Task description: Reproduce word for word, from the entries below, the line with "нашата контрола. Неплодноста", the line with "第1回中学プレテスト会・中学入試", and every line between them, and nothing more.
:: Data shown
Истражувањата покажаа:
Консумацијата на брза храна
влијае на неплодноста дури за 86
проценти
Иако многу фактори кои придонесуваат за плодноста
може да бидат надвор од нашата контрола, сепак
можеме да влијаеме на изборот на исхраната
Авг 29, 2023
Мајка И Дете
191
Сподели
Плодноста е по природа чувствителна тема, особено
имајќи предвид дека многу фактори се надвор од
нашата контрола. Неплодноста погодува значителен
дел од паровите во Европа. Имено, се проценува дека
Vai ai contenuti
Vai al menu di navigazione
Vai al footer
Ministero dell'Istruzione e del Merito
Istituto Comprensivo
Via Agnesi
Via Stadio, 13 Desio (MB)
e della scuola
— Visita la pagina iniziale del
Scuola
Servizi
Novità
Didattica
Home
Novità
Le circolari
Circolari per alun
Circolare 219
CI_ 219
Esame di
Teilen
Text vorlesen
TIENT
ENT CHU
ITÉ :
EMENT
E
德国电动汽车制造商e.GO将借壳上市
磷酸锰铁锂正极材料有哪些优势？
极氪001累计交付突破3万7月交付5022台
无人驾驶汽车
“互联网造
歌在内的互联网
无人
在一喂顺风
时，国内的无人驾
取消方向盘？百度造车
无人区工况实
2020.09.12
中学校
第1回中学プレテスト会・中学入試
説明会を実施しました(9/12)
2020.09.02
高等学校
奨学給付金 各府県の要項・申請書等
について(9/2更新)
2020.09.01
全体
::::
Result:
нашата контрола. Неплодноста погодува значителен
дел од паровите во Европа. Имено, се проценува дека
Vai ai contenuti
Vai al menu di navigazione
Vai al footer
Ministero dell'Istruzione e del Merito
Istituto Comprensivo
Via Agnesi
Via Stadio, 13 Desio (MB)
e della scuola
— Visita la pagina iniziale del
Scuola
Servizi
Novità
Didattica
Home
Novità
Le circolari
Circolari per alun
Circolare 219
CI_ 219
Esame di
Teilen
Text vorlesen
TIENT
ENT CHU
ITÉ :
EMENT
E
德国电动汽车制造商e.GO将借壳上市
磷酸锰铁锂正极材料有哪些优势？
极氪001累计交付突破3万7月交付5022台
无人驾驶汽车
“互联网造
歌在内的互联网
无人
在一喂顺风
时，国内的无人驾
取消方向盘？百度造车
无人区工况实
2020.09.12
中学校
第1回中学プレテスト会・中学入試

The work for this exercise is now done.